══ Data provided
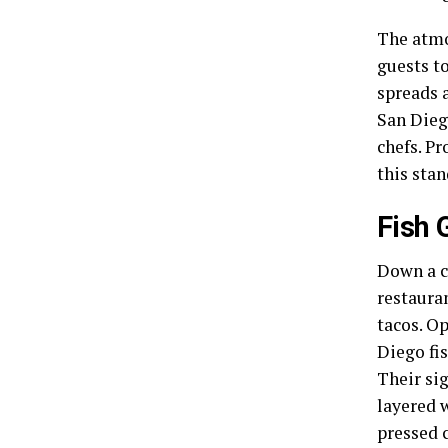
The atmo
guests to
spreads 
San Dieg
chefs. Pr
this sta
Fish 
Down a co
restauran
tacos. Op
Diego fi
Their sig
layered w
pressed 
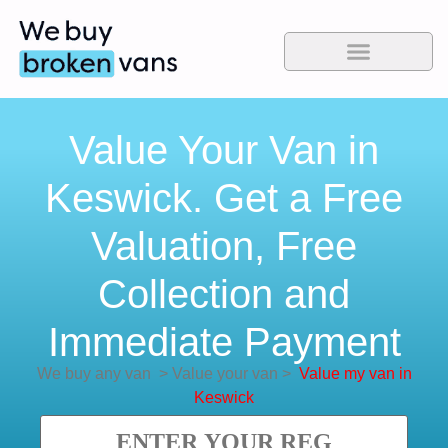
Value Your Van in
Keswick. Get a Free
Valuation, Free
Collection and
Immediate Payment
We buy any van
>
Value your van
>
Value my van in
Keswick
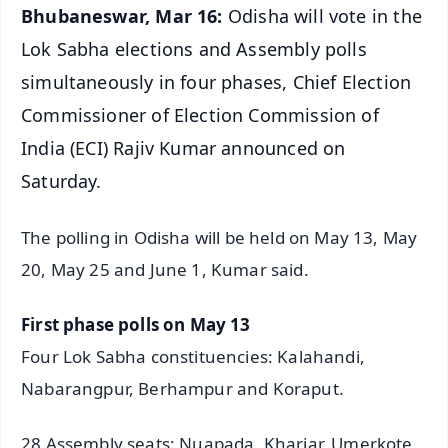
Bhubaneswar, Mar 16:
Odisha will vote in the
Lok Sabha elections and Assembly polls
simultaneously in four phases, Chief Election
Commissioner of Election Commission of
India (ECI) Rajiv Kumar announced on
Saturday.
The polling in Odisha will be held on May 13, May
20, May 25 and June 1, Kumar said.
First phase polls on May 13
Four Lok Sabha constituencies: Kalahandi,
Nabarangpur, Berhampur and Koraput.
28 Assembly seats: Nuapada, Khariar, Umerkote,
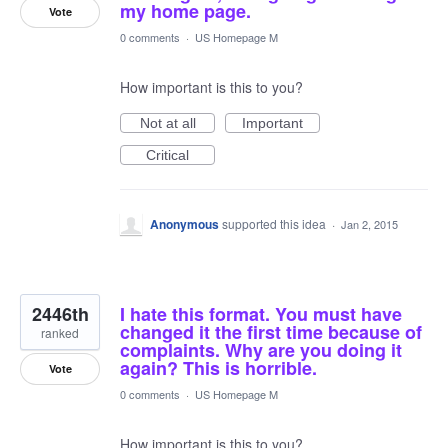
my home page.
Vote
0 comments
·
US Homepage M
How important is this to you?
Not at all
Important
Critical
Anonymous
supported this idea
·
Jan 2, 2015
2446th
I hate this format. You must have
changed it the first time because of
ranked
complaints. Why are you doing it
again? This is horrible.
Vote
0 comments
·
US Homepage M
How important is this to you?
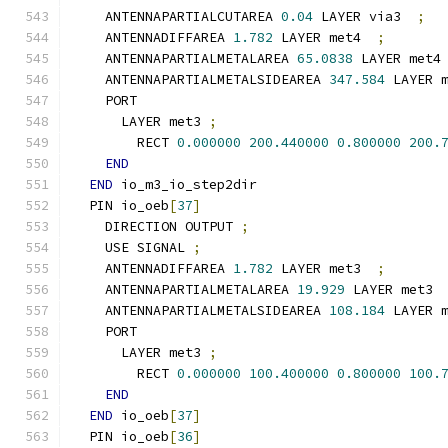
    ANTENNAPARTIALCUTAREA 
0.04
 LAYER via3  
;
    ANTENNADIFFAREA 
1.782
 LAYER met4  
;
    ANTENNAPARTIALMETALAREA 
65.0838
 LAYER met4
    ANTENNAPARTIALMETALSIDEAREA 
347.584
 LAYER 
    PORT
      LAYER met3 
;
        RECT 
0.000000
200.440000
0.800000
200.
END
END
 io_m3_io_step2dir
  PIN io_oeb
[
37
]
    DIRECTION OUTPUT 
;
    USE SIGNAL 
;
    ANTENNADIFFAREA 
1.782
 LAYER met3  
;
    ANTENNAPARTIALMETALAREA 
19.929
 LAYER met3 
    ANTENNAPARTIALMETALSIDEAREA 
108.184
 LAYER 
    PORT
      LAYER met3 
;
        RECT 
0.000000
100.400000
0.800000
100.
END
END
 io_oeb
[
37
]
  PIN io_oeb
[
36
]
════
--- Goal of the exercise ---
Say how many lines in the data hold the string "will", and say nothing else.

--- Answer to this problem ---
2